*** Block opens ***
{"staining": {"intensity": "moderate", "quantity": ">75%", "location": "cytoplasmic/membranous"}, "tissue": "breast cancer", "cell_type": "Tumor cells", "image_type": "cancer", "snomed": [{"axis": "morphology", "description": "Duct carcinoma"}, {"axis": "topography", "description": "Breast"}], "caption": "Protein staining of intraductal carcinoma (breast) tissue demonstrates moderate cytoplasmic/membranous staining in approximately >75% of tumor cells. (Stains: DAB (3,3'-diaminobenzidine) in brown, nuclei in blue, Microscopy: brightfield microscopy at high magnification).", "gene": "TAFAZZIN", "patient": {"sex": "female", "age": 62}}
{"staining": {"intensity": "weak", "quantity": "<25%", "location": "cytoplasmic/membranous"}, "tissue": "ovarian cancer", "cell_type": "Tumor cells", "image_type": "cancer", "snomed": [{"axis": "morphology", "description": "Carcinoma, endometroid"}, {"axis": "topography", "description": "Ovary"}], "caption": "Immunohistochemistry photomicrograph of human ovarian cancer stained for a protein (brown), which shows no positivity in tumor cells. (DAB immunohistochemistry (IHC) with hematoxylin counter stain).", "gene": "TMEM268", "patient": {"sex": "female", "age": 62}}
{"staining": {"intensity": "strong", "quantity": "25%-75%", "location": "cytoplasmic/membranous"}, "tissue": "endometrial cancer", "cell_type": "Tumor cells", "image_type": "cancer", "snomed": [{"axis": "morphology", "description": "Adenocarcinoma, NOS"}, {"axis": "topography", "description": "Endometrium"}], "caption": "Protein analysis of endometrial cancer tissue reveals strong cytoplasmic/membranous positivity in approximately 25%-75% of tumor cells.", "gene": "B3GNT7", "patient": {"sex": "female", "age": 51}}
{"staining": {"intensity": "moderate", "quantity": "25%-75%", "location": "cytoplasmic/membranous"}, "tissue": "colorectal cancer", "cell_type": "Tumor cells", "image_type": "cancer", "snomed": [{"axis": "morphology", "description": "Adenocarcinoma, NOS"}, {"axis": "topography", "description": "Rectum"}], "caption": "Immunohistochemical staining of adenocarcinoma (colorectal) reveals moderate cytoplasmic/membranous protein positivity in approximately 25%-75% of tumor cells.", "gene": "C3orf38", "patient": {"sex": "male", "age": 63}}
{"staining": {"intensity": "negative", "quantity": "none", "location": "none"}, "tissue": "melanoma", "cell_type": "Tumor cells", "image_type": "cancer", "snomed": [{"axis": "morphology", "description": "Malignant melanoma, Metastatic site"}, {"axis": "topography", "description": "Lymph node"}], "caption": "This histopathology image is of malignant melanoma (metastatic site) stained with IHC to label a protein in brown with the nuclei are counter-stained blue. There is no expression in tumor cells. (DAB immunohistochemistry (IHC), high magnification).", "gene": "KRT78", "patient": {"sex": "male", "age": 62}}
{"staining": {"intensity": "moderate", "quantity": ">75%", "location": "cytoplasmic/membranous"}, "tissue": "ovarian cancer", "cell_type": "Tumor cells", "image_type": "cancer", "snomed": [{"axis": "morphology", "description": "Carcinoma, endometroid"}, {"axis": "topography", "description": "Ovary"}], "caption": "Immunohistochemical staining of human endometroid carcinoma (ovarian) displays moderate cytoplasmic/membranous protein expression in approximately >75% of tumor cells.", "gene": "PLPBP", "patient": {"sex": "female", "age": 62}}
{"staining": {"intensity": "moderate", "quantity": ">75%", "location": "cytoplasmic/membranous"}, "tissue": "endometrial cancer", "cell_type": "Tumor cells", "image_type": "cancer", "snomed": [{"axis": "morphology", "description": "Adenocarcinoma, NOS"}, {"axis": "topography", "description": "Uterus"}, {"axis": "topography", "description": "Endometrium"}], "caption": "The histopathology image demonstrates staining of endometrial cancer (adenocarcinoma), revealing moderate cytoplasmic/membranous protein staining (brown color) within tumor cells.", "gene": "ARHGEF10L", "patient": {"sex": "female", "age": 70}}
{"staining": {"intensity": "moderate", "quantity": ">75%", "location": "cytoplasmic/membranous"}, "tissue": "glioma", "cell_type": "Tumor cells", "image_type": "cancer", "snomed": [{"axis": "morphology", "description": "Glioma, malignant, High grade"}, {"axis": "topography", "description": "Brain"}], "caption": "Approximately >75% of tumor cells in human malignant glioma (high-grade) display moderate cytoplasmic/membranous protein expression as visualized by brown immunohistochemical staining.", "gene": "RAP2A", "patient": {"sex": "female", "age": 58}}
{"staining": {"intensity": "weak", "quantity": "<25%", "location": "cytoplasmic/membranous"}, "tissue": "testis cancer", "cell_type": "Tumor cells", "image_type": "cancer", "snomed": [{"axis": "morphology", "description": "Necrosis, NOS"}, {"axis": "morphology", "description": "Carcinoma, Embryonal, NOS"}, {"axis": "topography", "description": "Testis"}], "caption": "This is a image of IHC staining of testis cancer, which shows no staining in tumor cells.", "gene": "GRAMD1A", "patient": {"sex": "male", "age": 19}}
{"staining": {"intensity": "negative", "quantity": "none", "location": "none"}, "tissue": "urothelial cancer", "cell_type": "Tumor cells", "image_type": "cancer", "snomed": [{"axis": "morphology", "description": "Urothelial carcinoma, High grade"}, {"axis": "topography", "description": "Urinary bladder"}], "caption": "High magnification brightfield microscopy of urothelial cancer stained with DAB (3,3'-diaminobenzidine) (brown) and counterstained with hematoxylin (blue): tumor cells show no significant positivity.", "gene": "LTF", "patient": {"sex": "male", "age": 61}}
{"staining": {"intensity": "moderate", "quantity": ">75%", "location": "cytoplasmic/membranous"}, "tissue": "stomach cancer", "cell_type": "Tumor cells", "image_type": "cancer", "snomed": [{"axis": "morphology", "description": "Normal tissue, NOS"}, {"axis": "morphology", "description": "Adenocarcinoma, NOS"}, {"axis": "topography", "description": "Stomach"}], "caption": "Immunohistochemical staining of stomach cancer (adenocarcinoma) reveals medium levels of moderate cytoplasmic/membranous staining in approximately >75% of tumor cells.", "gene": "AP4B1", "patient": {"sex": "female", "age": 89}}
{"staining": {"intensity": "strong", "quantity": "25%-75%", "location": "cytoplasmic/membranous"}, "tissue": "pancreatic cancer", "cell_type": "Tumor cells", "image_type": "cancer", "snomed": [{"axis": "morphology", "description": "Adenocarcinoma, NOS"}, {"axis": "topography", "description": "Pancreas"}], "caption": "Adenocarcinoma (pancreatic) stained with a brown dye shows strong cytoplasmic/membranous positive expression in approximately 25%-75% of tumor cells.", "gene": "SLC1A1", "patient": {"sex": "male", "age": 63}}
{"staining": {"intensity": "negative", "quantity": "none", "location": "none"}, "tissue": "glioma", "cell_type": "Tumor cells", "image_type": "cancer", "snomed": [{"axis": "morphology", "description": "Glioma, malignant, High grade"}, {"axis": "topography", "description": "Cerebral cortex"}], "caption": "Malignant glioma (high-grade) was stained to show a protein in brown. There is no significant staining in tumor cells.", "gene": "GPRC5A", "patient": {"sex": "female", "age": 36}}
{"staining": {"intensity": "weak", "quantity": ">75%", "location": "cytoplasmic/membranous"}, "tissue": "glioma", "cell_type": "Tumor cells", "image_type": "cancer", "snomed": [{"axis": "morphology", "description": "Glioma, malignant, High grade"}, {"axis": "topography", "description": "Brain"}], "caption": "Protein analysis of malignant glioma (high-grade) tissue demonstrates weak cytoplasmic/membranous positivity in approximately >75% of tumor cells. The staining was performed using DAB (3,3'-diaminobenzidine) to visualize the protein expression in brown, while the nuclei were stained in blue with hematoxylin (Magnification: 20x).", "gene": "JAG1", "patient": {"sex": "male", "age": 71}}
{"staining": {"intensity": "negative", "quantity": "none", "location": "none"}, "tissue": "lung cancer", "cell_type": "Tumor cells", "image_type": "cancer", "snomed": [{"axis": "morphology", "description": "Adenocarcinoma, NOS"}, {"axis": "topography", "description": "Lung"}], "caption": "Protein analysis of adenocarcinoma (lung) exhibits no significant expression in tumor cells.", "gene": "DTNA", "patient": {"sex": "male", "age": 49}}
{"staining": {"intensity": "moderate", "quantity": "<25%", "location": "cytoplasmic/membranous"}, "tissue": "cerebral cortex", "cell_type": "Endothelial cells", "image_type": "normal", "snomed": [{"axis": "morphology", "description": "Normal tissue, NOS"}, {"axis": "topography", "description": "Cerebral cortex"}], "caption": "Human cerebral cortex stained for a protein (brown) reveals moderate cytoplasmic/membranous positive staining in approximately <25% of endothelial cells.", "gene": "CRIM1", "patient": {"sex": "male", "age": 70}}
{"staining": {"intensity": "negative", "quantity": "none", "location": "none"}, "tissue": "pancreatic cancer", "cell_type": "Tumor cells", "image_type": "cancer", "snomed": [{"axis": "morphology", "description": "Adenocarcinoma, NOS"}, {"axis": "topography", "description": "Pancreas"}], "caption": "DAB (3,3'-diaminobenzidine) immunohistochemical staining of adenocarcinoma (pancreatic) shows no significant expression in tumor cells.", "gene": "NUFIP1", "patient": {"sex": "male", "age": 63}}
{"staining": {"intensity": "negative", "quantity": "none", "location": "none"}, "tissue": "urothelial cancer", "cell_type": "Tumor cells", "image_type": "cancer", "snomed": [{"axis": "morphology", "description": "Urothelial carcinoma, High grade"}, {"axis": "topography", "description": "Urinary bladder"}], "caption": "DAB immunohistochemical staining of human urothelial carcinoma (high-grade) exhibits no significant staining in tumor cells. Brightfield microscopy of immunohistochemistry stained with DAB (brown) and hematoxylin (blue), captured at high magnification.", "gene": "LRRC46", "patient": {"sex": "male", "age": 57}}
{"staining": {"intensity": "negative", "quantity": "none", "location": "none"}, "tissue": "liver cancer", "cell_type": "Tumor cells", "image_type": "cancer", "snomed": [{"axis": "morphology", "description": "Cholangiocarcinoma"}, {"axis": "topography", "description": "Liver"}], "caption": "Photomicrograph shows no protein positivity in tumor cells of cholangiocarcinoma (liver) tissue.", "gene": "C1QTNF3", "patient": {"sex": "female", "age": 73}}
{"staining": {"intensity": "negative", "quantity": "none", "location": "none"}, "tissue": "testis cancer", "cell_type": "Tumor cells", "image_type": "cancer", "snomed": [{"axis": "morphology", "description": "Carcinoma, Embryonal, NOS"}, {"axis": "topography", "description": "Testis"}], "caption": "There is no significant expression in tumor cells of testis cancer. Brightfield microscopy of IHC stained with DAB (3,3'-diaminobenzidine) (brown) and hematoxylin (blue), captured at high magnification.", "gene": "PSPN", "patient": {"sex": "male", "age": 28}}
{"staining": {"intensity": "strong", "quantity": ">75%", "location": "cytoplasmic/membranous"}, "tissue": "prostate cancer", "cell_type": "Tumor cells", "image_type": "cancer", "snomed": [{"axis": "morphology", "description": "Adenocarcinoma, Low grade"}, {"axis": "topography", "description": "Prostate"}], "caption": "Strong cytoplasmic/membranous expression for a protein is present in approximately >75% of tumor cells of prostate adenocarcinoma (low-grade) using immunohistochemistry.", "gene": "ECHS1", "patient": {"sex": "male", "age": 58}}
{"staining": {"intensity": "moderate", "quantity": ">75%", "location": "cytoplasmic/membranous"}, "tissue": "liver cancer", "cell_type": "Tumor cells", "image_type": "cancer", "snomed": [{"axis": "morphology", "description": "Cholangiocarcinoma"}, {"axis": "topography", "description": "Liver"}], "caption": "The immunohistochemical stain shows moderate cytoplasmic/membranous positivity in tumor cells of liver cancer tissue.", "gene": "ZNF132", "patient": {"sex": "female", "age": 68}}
*** Block closes ***
* [Problem statement] Please, from the entries above, set down exactly the lines from the one containing "analysis of adenocarcinoma" through the one containing "(3,3'-diaminobenzidine) immunohistochemical staining", and only those.

* [Exercise solution]
{"staining": {"intensity": "negative", "quantity": "none", "location": "none"}, "tissue": "lung cancer", "cell_type": "Tumor cells", "image_type": "cancer", "snomed": [{"axis": "morphology", "description": "Adenocarcinoma, NOS"}, {"axis": "topography", "description": "Lung"}], "caption": "Protein analysis of adenocarcinoma (lung) exhibits no significant expression in tumor cells.", "gene": "DTNA", "patient": {"sex": "male", "age": 49}}
{"staining": {"intensity": "moderate", "quantity": "<25%", "location": "cytoplasmic/membranous"}, "tissue": "cerebral cortex", "cell_type": "Endothelial cells", "image_type": "normal", "snomed": [{"axis": "morphology", "description": "Normal tissue, NOS"}, {"axis": "topography", "description": "Cerebral cortex"}], "caption": "Human cerebral cortex stained for a protein (brown) reveals moderate cytoplasmic/membranous positive staining in approximately <25% of endothelial cells.", "gene": "CRIM1", "patient": {"sex": "male", "age": 70}}
{"staining": {"intensity": "negative", "quantity": "none", "location": "none"}, "tissue": "pancreatic cancer", "cell_type": "Tumor cells", "image_type": "cancer", "snomed": [{"axis": "morphology", "description": "Adenocarcinoma, NOS"}, {"axis": "topography", "description": "Pancreas"}], "caption": "DAB (3,3'-diaminobenzidine) immunohistochemical staining of adenocarcinoma (pancreatic) shows no significant expression in tumor cells.", "gene": "NUFIP1", "patient": {"sex": "male", "age": 63}}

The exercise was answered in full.